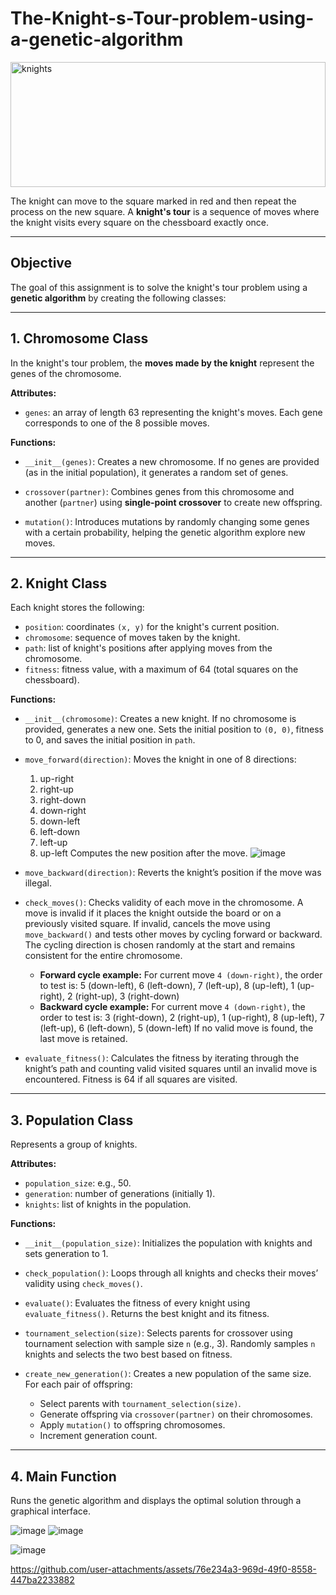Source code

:# The-Knight-s-Tour-problem-using-a-genetic-algorithm

<img height="200" alt="knights" src="https://github.com/user-attachments/assets/5fac0311-72cb-4485-89fe-19903a15f108" width="100%"/>



The knight can move to the square marked in red and then repeat the process on the new square.
A **knight's tour** is a sequence of moves where the knight visits every square on the chessboard exactly once.

---

## Objective

The goal of this assignment is to solve the knight's tour problem using a **genetic algorithm** by creating the following classes:

---

## 1. Chromosome Class

In the knight's tour problem, the **moves made by the knight** represent the genes of the chromosome.

**Attributes:**

* `genes`: an array of length 63 representing the knight's moves. Each gene corresponds to one of the 8 possible moves.

**Functions:**

* `__init__(genes)`:
  Creates a new chromosome. If no genes are provided (as in the initial population), it generates a random set of genes.

* `crossover(partner)`:
  Combines genes from this chromosome and another (`partner`) using **single-point crossover** to create new offspring.

* `mutation()`:
  Introduces mutations by randomly changing some genes with a certain probability, helping the genetic algorithm explore new moves.

---

## 2. Knight Class

Each knight stores the following:

* `position`: coordinates `(x, y)` for the knight's current position.
* `chromosome`: sequence of moves taken by the knight.
* `path`: list of knight's positions after applying moves from the chromosome.
* `fitness`: fitness value, with a maximum of 64 (total squares on the chessboard).

**Functions:**

* `__init__(chromosome)`:
  Creates a new knight. If no chromosome is provided, generates a new one. Sets the initial position to `(0, 0)`, fitness to 0, and saves the initial position in `path`.

* `move_forward(direction)`:
  Moves the knight in one of 8 directions:

  1. up-right
  2. right-up
  3. right-down
  4. down-right
  5. down-left
  6. left-down
  7. left-up
  8. up-left
     Computes the new position after the move.
![image](https://github.com/user-attachments/assets/f1114825-b354-4484-a29f-92aecb3727f5)
* `move_backward(direction)`:
  Reverts the knight’s position if the move was illegal.

* `check_moves()`:
  Checks validity of each move in the chromosome. A move is invalid if it places the knight outside the board or on a previously visited square.
  If invalid, cancels the move using `move_backward()` and tests other moves by cycling forward or backward.
  The cycling direction is chosen randomly at the start and remains consistent for the entire chromosome.

  * **Forward cycle example:** For current move `4 (down-right)`, the order to test is:
    5 (down-left), 6 (left-down), 7 (left-up), 8 (up-left), 1 (up-right), 2 (right-up), 3 (right-down)
  * **Backward cycle example:** For current move `4 (down-right)`, the order to test is:
    3 (right-down), 2 (right-up), 1 (up-right), 8 (up-left), 7 (left-up), 6 (left-down), 5 (down-left)
    If no valid move is found, the last move is retained.

* `evaluate_fitness()`:
  Calculates the fitness by iterating through the knight’s path and counting valid visited squares until an invalid move is encountered.
  Fitness is 64 if all squares are visited.

---

## 3. Population Class

Represents a group of knights.

**Attributes:**

* `population_size`: e.g., 50.
* `generation`: number of generations (initially 1).
* `knights`: list of knights in the population.

**Functions:**

* `__init__(population_size)`:
  Initializes the population with knights and sets generation to 1.

* `check_population()`:
  Loops through all knights and checks their moves’ validity using `check_moves()`.

* `evaluate()`:
  Evaluates the fitness of every knight using `evaluate_fitness()`. Returns the best knight and its fitness.

* `tournament_selection(size)`:
  Selects parents for crossover using tournament selection with sample size `n` (e.g., 3).
  Randomly samples `n` knights and selects the two best based on fitness.

* `create_new_generation()`:
  Creates a new population of the same size. For each pair of offspring:

  * Select parents with `tournament_selection(size)`.
  * Generate offspring via `crossover(partner)` on their chromosomes.
  * Apply `mutation()` to offspring chromosomes.
  * Increment generation count.

---

## 4. Main Function

Runs the genetic algorithm and displays the optimal solution through a graphical interface.



![image](https://github.com/user-attachments/assets/74bd702d-0723-4837-bffb-39daf31d3bd9)
![image](https://github.com/user-attachments/assets/2a58e492-8df0-43e3-b5d7-74f6f5978612)


![image](https://github.com/user-attachments/assets/13441d65-eca6-4279-996f-6670c5c12bb6)



https://github.com/user-attachments/assets/76e234a3-969d-49f0-8558-447ba2233882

**To do:**
Pictures aside, return all of the material exactly as written.

**Solution to the exercise:**
Source code

:# The-Knight-s-Tour-problem-using-a-genetic-algorithm

<img height="200" alt="knights" src="https://github.com/user-attachments/assets/5fac0311-72cb-4485-89fe-19903a15f108" width="100%"/>



The knight can move to the square marked in red and then repeat the process on the new square.
A **knight's tour** is a sequence of moves where the knight visits every square on the chessboard exactly once.

---

## Objective

The goal of this assignment is to solve the knight's tour problem using a **genetic algorithm** by creating the following classes:

---

## 1. Chromosome Class

In the knight's tour problem, the **moves made by the knight** represent the genes of the chromosome.

**Attributes:**

* `genes`: an array of length 63 representing the knight's moves. Each gene corresponds to one of the 8 possible moves.

**Functions:**

* `__init__(genes)`:
  Creates a new chromosome. If no genes are provided (as in the initial population), it generates a random set of genes.

* `crossover(partner)`:
  Combines genes from this chromosome and another (`partner`) using **single-point crossover** to create new offspring.

* `mutation()`:
  Introduces mutations by randomly changing some genes with a certain probability, helping the genetic algorithm explore new moves.

---

## 2. Knight Class

Each knight stores the following:

* `position`: coordinates `(x, y)` for the knight's current position.
* `chromosome`: sequence of moves taken by the knight.
* `path`: list of knight's positions after applying moves from the chromosome.
* `fitness`: fitness value, with a maximum of 64 (total squares on the chessboard).

**Functions:**

* `__init__(chromosome)`:
  Creates a new knight. If no chromosome is provided, generates a new one. Sets the initial position to `(0, 0)`, fitness to 0, and saves the initial position in `path`.

* `move_forward(direction)`:
  Moves the knight in one of 8 directions:

  1. up-right
  2. right-up
  3. right-down
  4. down-right
  5. down-left
  6. left-down
  7. left-up
  8. up-left
     Computes the new position after the move.
![image](https://github.com/user-attachments/assets/f1114825-b354-4484-a29f-92aecb3727f5)
* `move_backward(direction)`:
  Reverts the knight’s position if the move was illegal.

* `check_moves()`:
  Checks validity of each move in the chromosome. A move is invalid if it places the knight outside the board or on a previously visited square.
  If invalid, cancels the move using `move_backward()` and tests other moves by cycling forward or backward.
  The cycling direction is chosen randomly at the start and remains consistent for the entire chromosome.

  * **Forward cycle example:** For current move `4 (down-right)`, the order to test is:
    5 (down-left), 6 (left-down), 7 (left-up), 8 (up-left), 1 (up-right), 2 (right-up), 3 (right-down)
  * **Backward cycle example:** For current move `4 (down-right)`, the order to test is:
    3 (right-down), 2 (right-up), 1 (up-right), 8 (up-left), 7 (left-up), 6 (left-down), 5 (down-left)
    If no valid move is found, the last move is retained.

* `evaluate_fitness()`:
  Calculates the fitness by iterating through the knight’s path and counting valid visited squares until an invalid move is encountered.
  Fitness is 64 if all squares are visited.

---

## 3. Population Class

Represents a group of knights.

**Attributes:**

* `population_size`: e.g., 50.
* `generation`: number of generations (initially 1).
* `knights`: list of knights in the population.

**Functions:**

* `__init__(population_size)`:
  Initializes the population with knights and sets generation to 1.

* `check_population()`:
  Loops through all knights and checks their moves’ validity using `check_moves()`.

* `evaluate()`:
  Evaluates the fitness of every knight using `evaluate_fitness()`. Returns the best knight and its fitness.

* `tournament_selection(size)`:
  Selects parents for crossover using tournament selection with sample size `n` (e.g., 3).
  Randomly samples `n` knights and selects the two best based on fitness.

* `create_new_generation()`:
  Creates a new population of the same size. For each pair of offspring:

  * Select parents with `tournament_selection(size)`.
  * Generate offspring via `crossover(partner)` on their chromosomes.
  * Apply `mutation()` to offspring chromosomes.
  * Increment generation count.

---

## 4. Main Function

Runs the genetic algorithm and displays the optimal solution through a graphical interface.



![image](https://github.com/user-attachments/assets/74bd702d-0723-4837-bffb-39daf31d3bd9)
![image](https://github.com/user-attachments/assets/2a58e492-8df0-43e3-b5d7-74f6f5978612)


![image](https://github.com/user-attachments/assets/13441d65-eca6-4279-996f-6670c5c12bb6)



https://github.com/user-attachments/assets/76e234a3-969d-49f0-8558-447ba2233882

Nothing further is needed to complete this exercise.